Пришел юнкер Подковкин, забежал маркитант Моисей Касимов, заглянула в окно еще какая-то физиономия с бакенбардами.

— Вы, братцы, идите-ка за сарай, к Анфисе Петровне, а я пока займусь по службе! — пригласил их Сипаков.

— Служба прежде всего! — согласился Подковкин. — А-а, поглядеть, что это за книжица? — полюбопытствовал он и, захватив с собой «книжицу», вышел.

— Газеточек парочку можно? — осведомился Моисей Касимов и, не дожидаясь ответа, направился за сарай, тщательно освобождая на ходу «Сын Отечества» из его оболочки с печатным адресом.

— Смотри, назад в порядке вернуть! — крикнул им вслед капитан. — Эх, служба! — вздохнул он. — А частной-то переписки нынче что-то немного!

***

«Вот так-то оно, — думал он, занимаясь „разборкой“, — другой заорет: незаконно, мол, подло! А поди-ка сам, поживи здесь, в Забытом, шестой год, как я, не то еще со скуки сделаешь». — Анфиса, ножичек мой перочинный пришли и свечку! — «Кому какой от того вред может быть? А никакого; другой и не заметит вовсе, что в его писульку заглядывали, а мне польза и назидание. Эх, подумаешь, другой раз какие только письма бывают занятные, никаких романов не надо. „Петру Максимовичу Пустопорожнему, в собственные руки“, ну, это побоку. — Что же ножичек-то? — „Его превосходительству“… гм, печать частная, без орла... Эх! Подмывает, а страшно... а в этаких-то настоящий смак и сидит... Нешто Подковкина, позвать, он мастер? В прошлом году эдак-то большое бедствие для друга своего закадычного предупредил: донос это на него шел, куда следует, шел-то он, шел, да не дошел... хе, хе... „Господину Перловичу в Ташкент“... ну, это значит в карман; ужо поглядим!»
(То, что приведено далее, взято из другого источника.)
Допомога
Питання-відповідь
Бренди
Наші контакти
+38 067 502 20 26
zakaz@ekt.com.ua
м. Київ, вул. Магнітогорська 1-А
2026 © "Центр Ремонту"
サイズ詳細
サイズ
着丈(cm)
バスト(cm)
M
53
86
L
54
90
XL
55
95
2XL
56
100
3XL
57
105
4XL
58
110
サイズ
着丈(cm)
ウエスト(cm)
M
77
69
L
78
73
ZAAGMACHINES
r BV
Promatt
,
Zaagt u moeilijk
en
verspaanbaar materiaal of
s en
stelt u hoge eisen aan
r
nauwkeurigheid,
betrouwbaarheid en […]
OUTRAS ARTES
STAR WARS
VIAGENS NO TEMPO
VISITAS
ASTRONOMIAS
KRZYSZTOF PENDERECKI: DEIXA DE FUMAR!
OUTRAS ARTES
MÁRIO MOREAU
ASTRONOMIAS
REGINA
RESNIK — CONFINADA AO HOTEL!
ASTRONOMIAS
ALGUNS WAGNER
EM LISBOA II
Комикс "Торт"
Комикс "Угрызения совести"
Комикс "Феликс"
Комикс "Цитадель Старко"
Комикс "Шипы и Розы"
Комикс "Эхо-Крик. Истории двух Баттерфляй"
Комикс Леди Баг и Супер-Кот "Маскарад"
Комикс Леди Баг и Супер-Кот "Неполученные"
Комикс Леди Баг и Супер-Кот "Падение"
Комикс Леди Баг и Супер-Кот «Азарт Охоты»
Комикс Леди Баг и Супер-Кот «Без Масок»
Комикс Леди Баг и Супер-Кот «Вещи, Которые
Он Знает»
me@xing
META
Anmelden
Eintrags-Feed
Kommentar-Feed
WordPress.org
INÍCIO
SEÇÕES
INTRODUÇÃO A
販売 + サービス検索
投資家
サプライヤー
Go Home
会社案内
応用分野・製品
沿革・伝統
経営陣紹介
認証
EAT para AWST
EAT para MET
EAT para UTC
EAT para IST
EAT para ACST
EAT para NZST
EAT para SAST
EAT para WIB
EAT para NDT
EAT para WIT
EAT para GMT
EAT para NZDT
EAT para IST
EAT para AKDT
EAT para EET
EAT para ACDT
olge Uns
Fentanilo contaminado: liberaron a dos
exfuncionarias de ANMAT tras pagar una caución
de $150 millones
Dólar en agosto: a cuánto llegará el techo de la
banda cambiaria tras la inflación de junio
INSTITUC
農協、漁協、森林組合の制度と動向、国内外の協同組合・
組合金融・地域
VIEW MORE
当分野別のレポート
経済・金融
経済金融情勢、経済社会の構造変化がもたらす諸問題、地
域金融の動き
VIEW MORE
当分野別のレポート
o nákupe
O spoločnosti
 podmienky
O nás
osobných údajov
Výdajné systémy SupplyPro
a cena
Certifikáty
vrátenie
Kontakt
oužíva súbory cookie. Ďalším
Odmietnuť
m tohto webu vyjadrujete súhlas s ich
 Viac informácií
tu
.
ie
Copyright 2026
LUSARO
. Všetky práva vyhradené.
— Герася, нонче из нарядов ничего нет? — появилась в дверях Анфиса Петровна со свечкой и ножичком.

— Погоди, после, еще не глядел по тюкам!

— Маланья Ивановна забегала, сказывала: может, для ней пары ботинков каких-нибудь не будет ли, или там что-нибудь из другой обуви?

— Так вот я для твоей Маланьи Ивановны службой рисковать стану. Накось!

Сипаков сложил свои персты весьма непочтительно и протянул их к своей супруге.

— Только на невежество и способен, потому — мужик!

— Чаю пришли, ступай, графинчик тоже!

Часа два «разбирал» капитан почту. Анфиса было сунулась к нему, да дверь была на крючке.

— Что, занят еще? — осведомился Моисей Касимов.

— Заперся! — со злостью отрезала Анфиса Петровна. — Все, чтобы только от жены сделать тайно!

— Нельзя же, может, какой секрет государственный!

— Окна извнутри завешаны, — сообщил юнкер Подковкин, — я было заглянул, ан нет!

— Графин я ему туда снесла; нескоро теперь выйдет!

— А мы пока своим делом заняться можем... сдавай-ка, брат!

— Засядем... — согласился Подковкин,

Анфиса Петровна занялась по хозяйству.

***

Совсем стемнело, и давно уже пробили вечернюю зорю на фортовой гауптвахте. Засветились ряды красноватых четырехугольников — казарменных окон; мутная луна поднялась над рекой. Окончил Сипаков свои служебные занятия.